* **Extracted text**:
---

The National Institute of Diabetes and Digestive and Kidney Diseases (NIDDK) of the NIH (USA) estimates that between 30 and 50 million Americans are lactose intolerant. This includes an estimate of lactose intolerance affecting 75% of African-Americans and 90% of Asian and Native Americans. By the way, the US Census estimates the US population at 261,638,000 as of January 1, 1996 and is made up of 72% white; 13% African-American; 11% Hispanic; 4% Asian and Pacific Island; and 1% Native American, Eskimo, and Aleutian

 

Human Group Individuals Examined Percent Intolerant Allele Frequency
Swedish   2% 0.14
Europeans in Australia 160 4% 0.20
Swiss   10% 0.316
American Caucasians 315 12% 0.346
Finns 134 18% 0.424
African Tussi   20% 0.447
African Fulani   23% 0.48
American Blacks 20 75% 0.87
Australian Aborigines 44 85% 0.922
African Bantu 59 89% 0.943
Chinese 71 93% 0.964
Thais 134 98% 0.99
American Indians 24 100% 1.0
Data obtained (in part) from "Lactose and Lactase", Scientific American, October, 1972, by Norman Kretchmer

Age

The age at which lactase deficiency presents varies from one race to another. In Blacks and Asians, hypolactasia usually manifests itself in early childhood (1-2 years in Thai), whereas in whites, it seems to occur later in childhood or in adolescence (10-20 in Finns). Lactose intolerance is not common in young white children. However, rotavirus infections may be an important cause of secondary lactose maldigestion in children, and, as the infection is cured, lactose maldigestion disappears as well.

---

* **Material supplied**:
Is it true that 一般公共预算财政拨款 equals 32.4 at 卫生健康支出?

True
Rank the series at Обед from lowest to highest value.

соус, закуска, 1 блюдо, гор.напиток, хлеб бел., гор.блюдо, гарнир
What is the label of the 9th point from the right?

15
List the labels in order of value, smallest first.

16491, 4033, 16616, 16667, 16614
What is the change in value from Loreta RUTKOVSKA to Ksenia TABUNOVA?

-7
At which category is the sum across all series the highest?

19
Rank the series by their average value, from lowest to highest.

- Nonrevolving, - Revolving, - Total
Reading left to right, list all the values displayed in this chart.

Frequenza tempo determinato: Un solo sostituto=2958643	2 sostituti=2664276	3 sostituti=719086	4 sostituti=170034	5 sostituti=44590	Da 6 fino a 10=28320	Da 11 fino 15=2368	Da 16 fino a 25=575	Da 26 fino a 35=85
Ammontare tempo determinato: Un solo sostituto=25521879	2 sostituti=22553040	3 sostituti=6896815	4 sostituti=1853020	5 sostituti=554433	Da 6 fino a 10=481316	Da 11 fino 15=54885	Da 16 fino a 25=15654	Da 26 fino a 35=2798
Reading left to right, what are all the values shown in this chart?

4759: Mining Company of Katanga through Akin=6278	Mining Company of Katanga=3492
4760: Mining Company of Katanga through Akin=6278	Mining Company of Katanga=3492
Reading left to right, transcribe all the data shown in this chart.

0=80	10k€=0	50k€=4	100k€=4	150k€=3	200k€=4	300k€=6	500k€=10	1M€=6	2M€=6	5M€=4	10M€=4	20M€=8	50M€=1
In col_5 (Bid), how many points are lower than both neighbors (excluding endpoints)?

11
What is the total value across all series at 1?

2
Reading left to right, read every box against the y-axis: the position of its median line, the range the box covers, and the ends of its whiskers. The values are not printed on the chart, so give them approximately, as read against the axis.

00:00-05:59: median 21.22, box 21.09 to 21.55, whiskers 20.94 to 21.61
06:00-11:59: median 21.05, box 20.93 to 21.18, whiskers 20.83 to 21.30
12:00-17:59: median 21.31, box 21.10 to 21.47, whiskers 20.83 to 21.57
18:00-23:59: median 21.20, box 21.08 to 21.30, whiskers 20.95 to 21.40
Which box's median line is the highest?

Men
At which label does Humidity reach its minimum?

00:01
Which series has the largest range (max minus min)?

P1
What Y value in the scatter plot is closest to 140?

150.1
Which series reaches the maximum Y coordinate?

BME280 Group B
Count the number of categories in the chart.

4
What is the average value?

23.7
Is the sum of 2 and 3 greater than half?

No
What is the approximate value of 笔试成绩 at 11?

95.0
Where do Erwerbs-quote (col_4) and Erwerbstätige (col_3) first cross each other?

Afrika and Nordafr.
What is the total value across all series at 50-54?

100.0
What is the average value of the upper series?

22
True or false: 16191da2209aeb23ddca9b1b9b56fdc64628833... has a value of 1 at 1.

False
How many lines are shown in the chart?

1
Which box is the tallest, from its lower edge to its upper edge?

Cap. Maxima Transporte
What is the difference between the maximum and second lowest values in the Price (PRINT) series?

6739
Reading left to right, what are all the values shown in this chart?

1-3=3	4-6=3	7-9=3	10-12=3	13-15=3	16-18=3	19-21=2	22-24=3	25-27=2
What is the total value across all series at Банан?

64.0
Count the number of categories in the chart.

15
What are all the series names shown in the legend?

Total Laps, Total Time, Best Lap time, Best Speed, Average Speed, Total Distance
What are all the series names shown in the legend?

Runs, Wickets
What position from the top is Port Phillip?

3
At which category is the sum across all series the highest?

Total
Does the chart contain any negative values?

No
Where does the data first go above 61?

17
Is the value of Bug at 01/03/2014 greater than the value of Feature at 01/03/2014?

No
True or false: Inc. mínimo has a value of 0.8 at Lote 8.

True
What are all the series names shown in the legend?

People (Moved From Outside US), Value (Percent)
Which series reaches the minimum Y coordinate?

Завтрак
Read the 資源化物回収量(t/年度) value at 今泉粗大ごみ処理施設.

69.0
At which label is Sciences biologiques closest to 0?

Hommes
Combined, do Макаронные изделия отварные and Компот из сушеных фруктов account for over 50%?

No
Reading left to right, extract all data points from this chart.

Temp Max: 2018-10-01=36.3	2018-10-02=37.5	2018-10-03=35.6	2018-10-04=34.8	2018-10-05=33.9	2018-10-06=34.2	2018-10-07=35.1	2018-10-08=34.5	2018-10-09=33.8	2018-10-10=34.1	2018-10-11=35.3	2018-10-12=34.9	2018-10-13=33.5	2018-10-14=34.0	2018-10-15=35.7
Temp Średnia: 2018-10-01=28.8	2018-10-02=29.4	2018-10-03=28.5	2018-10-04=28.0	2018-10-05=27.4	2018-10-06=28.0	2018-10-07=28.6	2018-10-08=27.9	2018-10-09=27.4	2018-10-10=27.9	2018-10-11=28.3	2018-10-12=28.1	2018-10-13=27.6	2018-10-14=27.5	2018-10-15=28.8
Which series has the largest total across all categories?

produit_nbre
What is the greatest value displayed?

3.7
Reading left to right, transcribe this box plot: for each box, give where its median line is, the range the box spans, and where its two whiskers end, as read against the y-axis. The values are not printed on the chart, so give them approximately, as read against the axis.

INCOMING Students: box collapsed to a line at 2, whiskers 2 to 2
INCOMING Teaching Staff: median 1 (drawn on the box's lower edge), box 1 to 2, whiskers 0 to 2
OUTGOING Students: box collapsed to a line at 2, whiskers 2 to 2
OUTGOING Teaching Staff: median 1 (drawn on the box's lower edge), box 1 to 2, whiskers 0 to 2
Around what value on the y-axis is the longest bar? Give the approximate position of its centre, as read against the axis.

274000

---

* **Your tasks**:
1. Say whether each statement agrees with the text on lactose intolerance. Answer yes or no for each, and quote the deciding words of the text. (a) The NIDDK puts the number of lactose-intolerant Americans at between 30 and 50 million. (b) In whites, hypolactasia usually shows itself in early childhood. (c) Lactose maldigestion caused by a rotavirus infection disappears once the infection is cured.
2. Write the next part of the text on lactose intolerance, starting after its last sentence.

* **Answers by task**:
1.
(a) Yes: "estimates that between 30 and 50 million Americans are lactose intolerant"
(b) No: "whereas in whites, it seems to occur later in childhood or in adolescence"
(c) Yes: "as the infection is cured, lactose maldigestion disappears as well"

2.
There might be differences in hydrogen production after ingestion of lactose according to age, but the findings are not entirely consistent. The amount of breath hydrogen was shown to increase with age up to the age of 64 to 70 years and after lactulose challenge in a group of elderly subjects whose mean age was 76 years compared with a group of younger adults with a mean age of 32 years. However, in the study of Rao et al., hydrogen excretion was lower in the age group over 70 years than in the group between 60 and 69 years. It is not known whether these variations are due to differences in lactose digestion or in the colonic microflora.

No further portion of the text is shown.